4.2 Soil effects
Our study design allowed us to isolate soil effects from climatic effects on community and species-specific trait dynamics. Surprisingly, we found that despite each study location having a unique combination of soil and climate, all communities experienced similar changes in plant traits. This community-level finding contrasts with findings at the species level, which revealed stark variation in trait responses. Interactions between climate and species were prevalent across most response variables. A lack of distinguishable patterns in the magnitude or direction of soil effects demonstrates high trait stochasticity within our plant communities, which has previously been attributed largely to environmental variation (Davison et al. 2010; Riginos et al. 2018). Random forest analysis supported this finding, with no increases in predictive power being found when examining soil effects. Nutrient availability has also been shown to influence community assembly within grassland communities (Guo et al. 2014), with community dynamics shifting away from niche-based determination towards stochasticity and species asynchrony in the short term under high nutrient availability (Zhang et al. 2016; Conradi, Temperton, and Kollmann 2017). While our study only examined these responses following one year of treatment, our findings demonstrate the short-term effects of nutrient variation leading to high grassland community interspecific trait stochasticity.
We accept our hypothesis that soil effects would lead to high trait variation across both species and climate. No species consistently had the largest changes for any measured trait. For example, L. corniculatus had greater maximum height at Stubai (1850 m) relative to other species but grew less than others at Graswang (850 m). Further, soil effects resulted in unique species trait variation across climates. Surprisingly, species with high values for one trait that is traditionally linked to fitness did not concurrently increase in other fitness-linked traits. For example, if a species had high survival rates at a given climate, this did not necessitate high values for traits such as leaf dry weight, leaf area, and biomass. This offers another trade-off example between community-level survivorship and individual fitness.

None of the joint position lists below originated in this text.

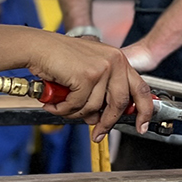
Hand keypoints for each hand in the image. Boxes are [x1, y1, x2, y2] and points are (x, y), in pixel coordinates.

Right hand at [24, 33, 154, 140]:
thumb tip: (105, 116)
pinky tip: (55, 101)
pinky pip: (79, 105)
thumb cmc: (59, 58)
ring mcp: (102, 68)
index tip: (141, 125)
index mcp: (118, 59)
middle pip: (120, 103)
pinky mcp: (87, 76)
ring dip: (76, 112)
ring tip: (62, 104)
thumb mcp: (89, 69)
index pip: (140, 88)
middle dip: (107, 123)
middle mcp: (114, 61)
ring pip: (96, 107)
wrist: (38, 47)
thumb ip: (102, 89)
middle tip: (98, 134)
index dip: (144, 110)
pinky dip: (64, 108)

The combination of local soil and climate yields stochastic trait responses in our study for all species. Past experiments have documented shifts in dominance hierarchies depending on interactions between nutrient and climate treatments (Alatalo et al. 2014; S. Niu and Wan 2008). For example, Klanderud and Totland (2005) found that climate change and nutrient addition in grassland ecosystems caused changes in dominance hierarchies, community structure, and diversity. While nutrient addition alone increased the competitiveness of graminoid and forb species, the climatic treatment did not have this effect. This aligns with our results, underscoring the role of changing species interactions resulting from variation in soil nutrient composition on the trait responses of individuals. It is difficult to simulate natural soil conditions. Naturally occurring soil minerals extend well beyond standard nitrogen, phosphorous, and potassium. Many other minerals are known to have interactions with shifts in climate change-relevant plant traits such as transpiration or root acquisition of soil minerals (Lynch and St.Clair 2004). For this reason, natural system experiments remain the most complete look into the future of plant grassland communities. Given the importance of soil composition on community trait dynamics, we suggest further work investigating grassland community responses to climate change incorporate natural soil systems.